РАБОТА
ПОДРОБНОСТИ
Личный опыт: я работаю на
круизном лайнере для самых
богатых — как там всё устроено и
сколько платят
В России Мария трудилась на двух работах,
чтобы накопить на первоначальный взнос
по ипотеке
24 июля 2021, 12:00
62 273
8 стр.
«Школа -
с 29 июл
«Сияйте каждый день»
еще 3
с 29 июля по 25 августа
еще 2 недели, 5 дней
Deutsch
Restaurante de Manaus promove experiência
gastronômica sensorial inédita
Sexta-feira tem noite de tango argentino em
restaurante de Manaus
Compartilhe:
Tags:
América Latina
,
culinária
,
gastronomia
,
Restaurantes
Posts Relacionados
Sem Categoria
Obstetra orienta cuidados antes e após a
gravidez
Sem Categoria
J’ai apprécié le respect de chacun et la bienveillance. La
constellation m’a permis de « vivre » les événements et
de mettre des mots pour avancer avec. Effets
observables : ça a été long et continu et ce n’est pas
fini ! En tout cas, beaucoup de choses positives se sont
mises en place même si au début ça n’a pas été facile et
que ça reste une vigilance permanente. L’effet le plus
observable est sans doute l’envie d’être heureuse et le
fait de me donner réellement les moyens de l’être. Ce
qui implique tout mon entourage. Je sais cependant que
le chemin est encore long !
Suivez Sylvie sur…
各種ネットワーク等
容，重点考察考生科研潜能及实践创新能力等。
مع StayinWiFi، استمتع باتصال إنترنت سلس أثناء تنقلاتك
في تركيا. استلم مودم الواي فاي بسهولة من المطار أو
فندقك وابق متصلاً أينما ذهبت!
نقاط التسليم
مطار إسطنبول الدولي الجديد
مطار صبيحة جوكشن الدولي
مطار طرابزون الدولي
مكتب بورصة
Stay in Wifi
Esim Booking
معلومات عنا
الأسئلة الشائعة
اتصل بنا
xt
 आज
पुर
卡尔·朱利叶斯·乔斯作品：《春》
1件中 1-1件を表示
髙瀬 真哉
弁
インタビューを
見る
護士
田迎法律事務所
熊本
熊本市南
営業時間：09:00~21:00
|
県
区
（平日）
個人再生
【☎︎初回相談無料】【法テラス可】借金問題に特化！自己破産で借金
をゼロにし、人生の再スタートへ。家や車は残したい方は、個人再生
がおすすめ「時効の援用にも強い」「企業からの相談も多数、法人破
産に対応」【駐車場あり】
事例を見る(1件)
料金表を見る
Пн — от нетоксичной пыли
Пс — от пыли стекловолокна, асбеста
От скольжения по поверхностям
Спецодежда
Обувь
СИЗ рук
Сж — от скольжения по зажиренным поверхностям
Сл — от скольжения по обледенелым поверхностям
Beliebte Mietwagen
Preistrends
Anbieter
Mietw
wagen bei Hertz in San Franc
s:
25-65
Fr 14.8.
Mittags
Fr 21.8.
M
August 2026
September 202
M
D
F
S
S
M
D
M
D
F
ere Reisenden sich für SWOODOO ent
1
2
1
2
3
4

==*==

▸ **What is needed**
Copy down every line of the material above that includes the string "être".

▸ **Result of the exercise**
observable est sans doute l’envie d’être heureuse et le
fait de me donner réellement les moyens de l’être. Ce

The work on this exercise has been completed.